Les normes actuelles d’étiquetage et de composition sont suffisamment faibles pour permettre à plusieurs ingrédients (canadiens ou importés) de se retrouver dans les produits laitiers canadiens. Par exemple, les importations non contrôlées supplantent les composantes traditionnelles du lait dans le fromage, le yogourt et la crème glacée au Canada. Il est important que la réglementation sur l’étiquetage soit renforcée.

Les consommateurs demandent plus de renseignements sur les caractéristiques d’un produit au-delà des pratiques traditionnelles d’étiquetage sur la composition.
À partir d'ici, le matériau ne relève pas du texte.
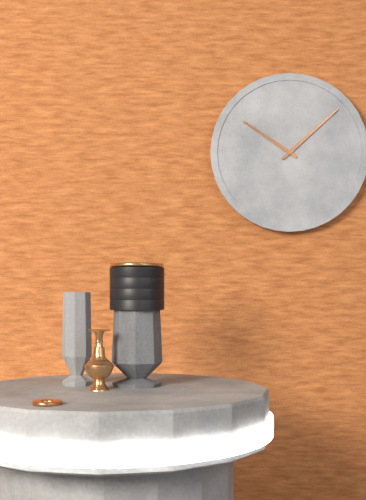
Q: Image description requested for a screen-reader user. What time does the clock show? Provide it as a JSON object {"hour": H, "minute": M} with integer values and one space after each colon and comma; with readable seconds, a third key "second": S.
{"hour": 10, "minute": 8}
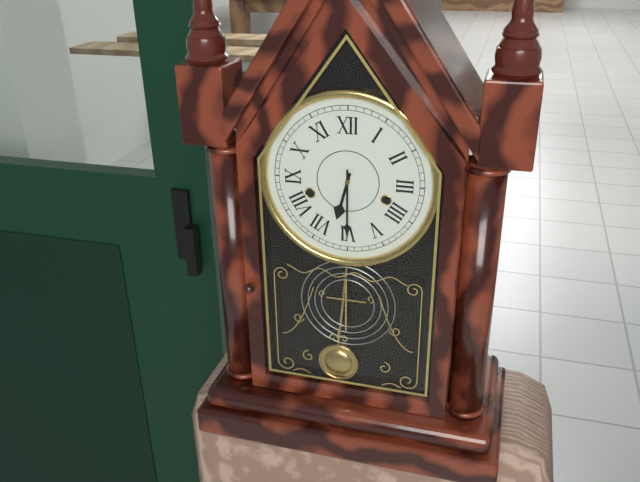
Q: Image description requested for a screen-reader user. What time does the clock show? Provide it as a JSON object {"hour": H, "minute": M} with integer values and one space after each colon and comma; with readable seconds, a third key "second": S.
{"hour": 6, "minute": 30}
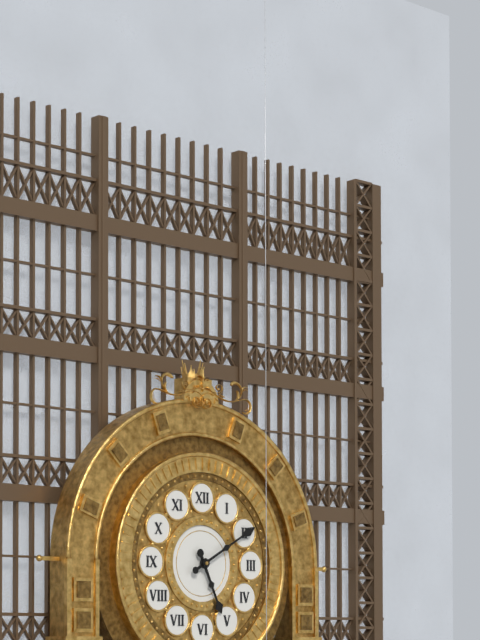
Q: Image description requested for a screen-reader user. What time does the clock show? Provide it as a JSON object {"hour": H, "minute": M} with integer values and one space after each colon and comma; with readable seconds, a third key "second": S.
{"hour": 5, "minute": 10}
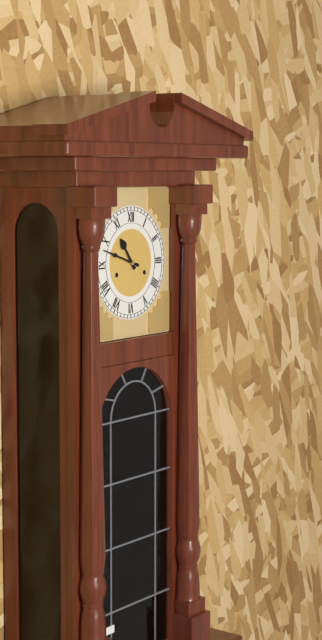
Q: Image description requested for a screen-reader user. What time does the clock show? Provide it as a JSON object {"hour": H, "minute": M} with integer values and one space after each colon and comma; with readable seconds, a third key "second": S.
{"hour": 10, "minute": 48}
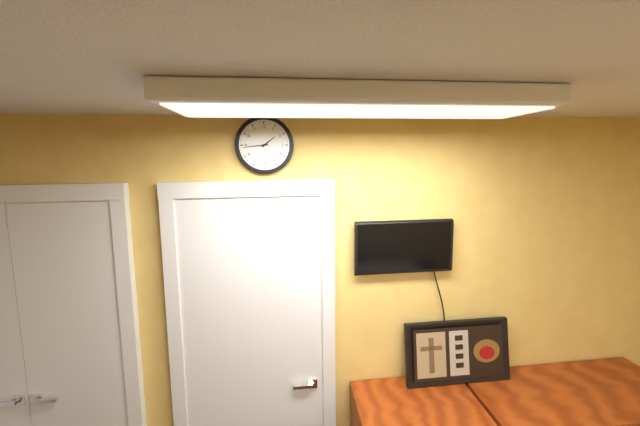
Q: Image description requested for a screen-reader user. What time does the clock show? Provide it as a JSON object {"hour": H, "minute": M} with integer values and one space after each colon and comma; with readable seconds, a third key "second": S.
{"hour": 1, "minute": 44}
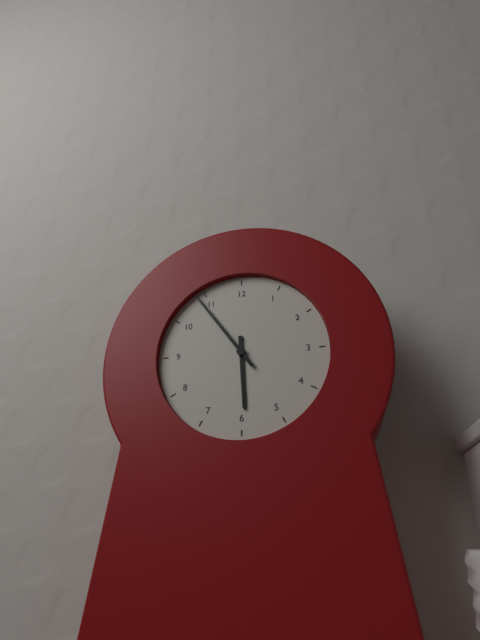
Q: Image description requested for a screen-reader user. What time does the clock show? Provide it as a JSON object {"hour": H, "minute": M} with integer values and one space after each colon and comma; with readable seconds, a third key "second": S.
{"hour": 5, "minute": 54}
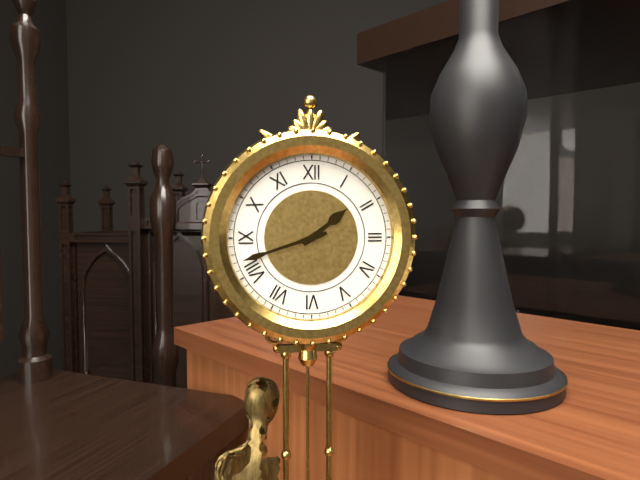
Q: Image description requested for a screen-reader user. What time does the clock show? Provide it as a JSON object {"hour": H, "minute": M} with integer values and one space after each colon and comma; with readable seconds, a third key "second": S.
{"hour": 1, "minute": 42}
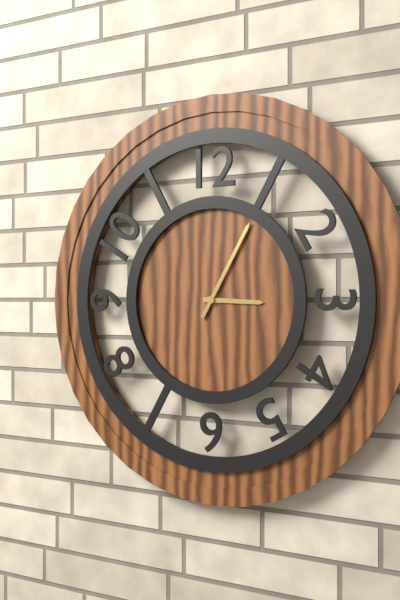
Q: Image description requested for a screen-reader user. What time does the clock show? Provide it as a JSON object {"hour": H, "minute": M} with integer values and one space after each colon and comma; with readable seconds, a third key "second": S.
{"hour": 3, "minute": 5}
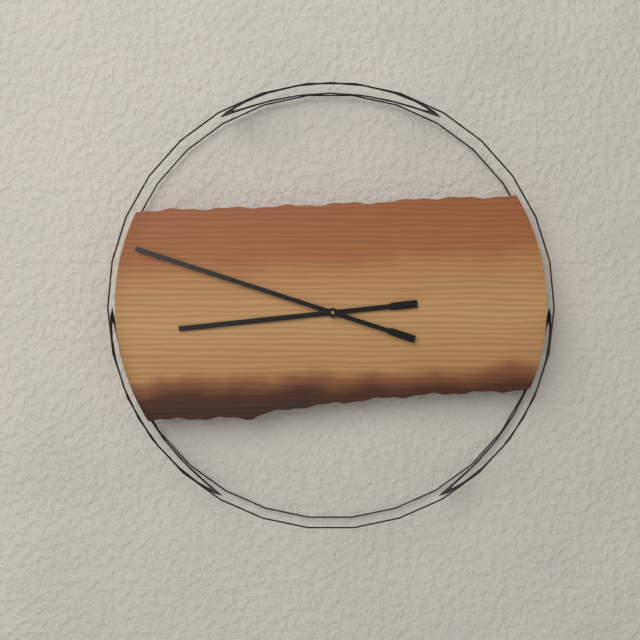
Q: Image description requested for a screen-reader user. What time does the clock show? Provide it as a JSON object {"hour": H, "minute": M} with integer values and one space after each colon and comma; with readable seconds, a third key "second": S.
{"hour": 8, "minute": 48}
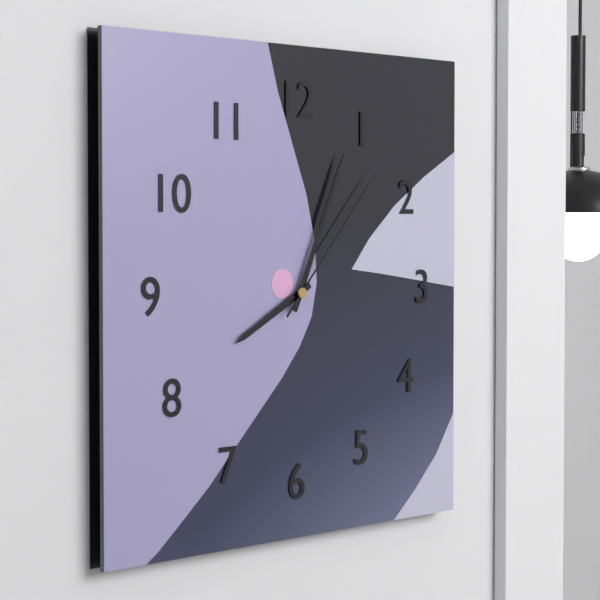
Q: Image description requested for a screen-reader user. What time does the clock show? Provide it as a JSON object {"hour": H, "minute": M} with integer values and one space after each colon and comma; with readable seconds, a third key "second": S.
{"hour": 8, "minute": 4, "second": 7}
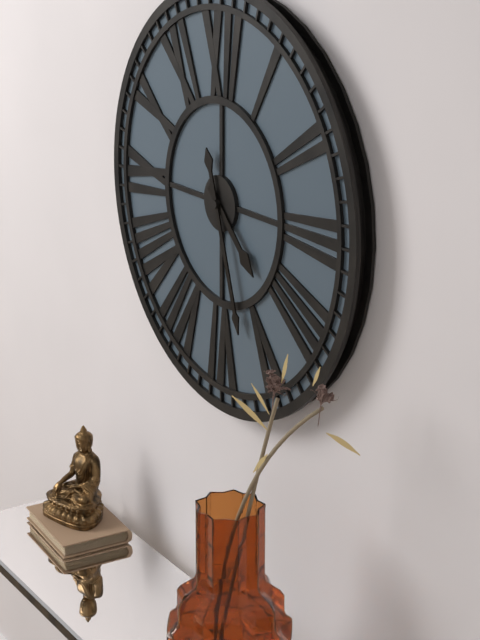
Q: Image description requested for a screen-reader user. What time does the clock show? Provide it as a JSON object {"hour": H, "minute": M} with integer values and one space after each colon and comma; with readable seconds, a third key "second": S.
{"hour": 4, "minute": 27}
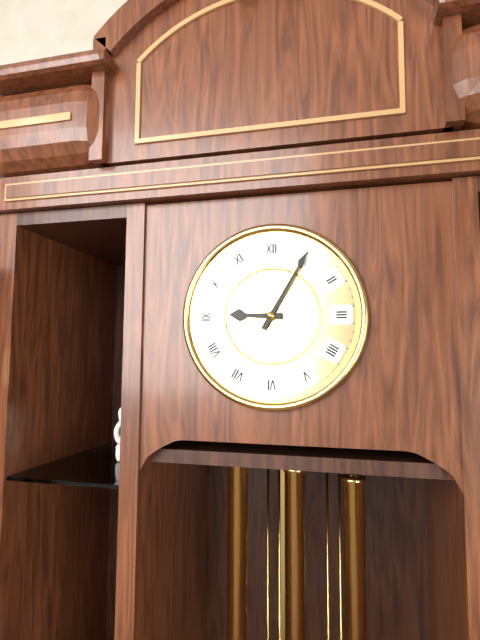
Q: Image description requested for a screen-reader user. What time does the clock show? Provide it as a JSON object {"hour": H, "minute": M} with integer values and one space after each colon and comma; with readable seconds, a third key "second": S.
{"hour": 9, "minute": 5}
Le terme « substances laitières modifiées » est ambigu. Lorsque les ingrédients importés et canadiens sont regroupés sous l’étiquette « substances laitières modifiées », il est impossible de savoir si un produit est canadien à 100 %.
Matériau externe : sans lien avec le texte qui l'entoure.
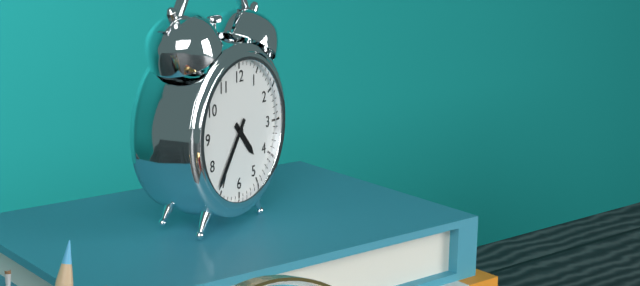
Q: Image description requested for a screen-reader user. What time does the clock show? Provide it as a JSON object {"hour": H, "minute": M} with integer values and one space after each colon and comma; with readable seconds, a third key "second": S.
{"hour": 4, "minute": 36}
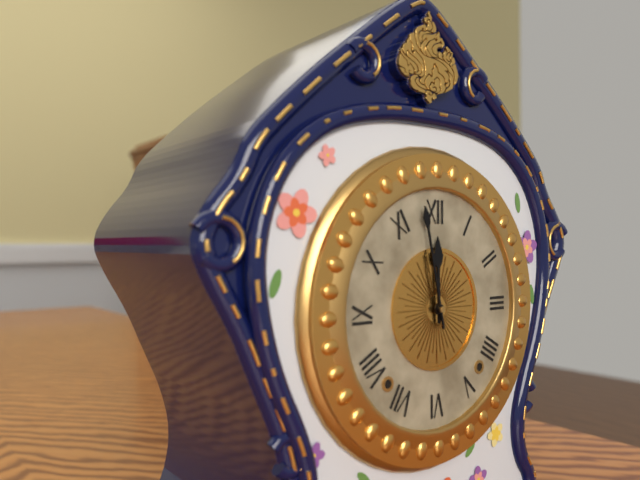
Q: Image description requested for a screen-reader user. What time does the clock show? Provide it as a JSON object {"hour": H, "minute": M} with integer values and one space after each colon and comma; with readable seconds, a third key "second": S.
{"hour": 11, "minute": 58}
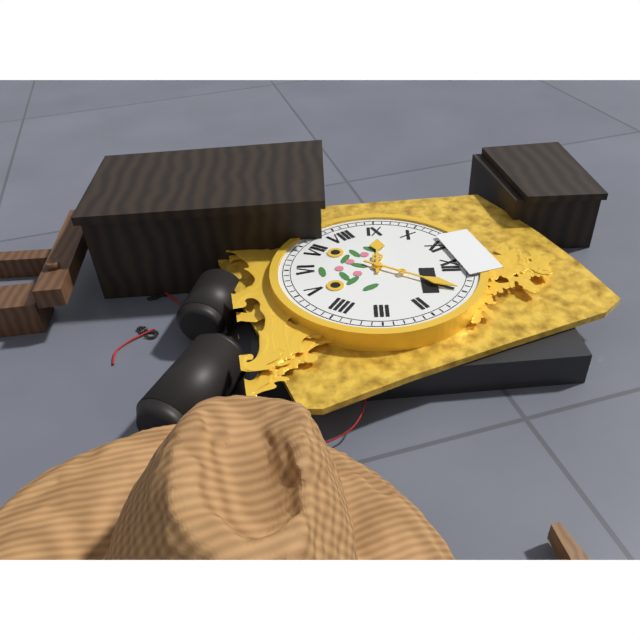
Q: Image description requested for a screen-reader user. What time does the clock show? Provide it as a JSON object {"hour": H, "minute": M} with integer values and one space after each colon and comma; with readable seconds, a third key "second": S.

Si les consommateurs disposaient de renseignements précis sur les ingrédients, ils sauraient exactement la composition des produits laitiers qu’ils achètent. Supprimer le terme « substances laitières modifiées » et énumérer les ingrédients réels utilisés fourniraient des renseignements précis, permettraient de promouvoir les produits fabriqués à partir du lait canadien à 100 % avec le logo Lait de qualité et offriraient une solution à la mauvaise perception laissée aux consommateurs par ce terme.

Un bon prix pour du bon lait!

Revenu des producteurs

Un des objectifs de la Loi sur la Commission canadienne du lait (1966) est « de permettre aux producteurs dont l’entreprise est efficace d’obtenir une juste rétribution de leur travail et de leur investissement ».

Depuis l’adoption de cette Loi, les producteurs laitiers ont accru considérablement leur efficacité. En 1970-1971, il y avait 122 194 fermes laitières au Canada. En 2000-2001, ce nombre n’était plus que de 19 369. Au cours des trente dernières années, le nombre moyen de vaches par ferme a triplé, passant de 20 à 60. Le nombre total de vaches laitières au Canada a diminué de moitié même si plus de lait est produit. Cette rationalisation n’a pas affecté le maintien de la stabilité de l’offre de lait pour les Canadiens. La stabilité des prix a mené à des prix raisonnables pour les consommateurs. Comme l’indiquent les enquêtes semestrielles, les produits laitiers de qualité coûtent toujours moins cher au Canada qu’aux États-Unis.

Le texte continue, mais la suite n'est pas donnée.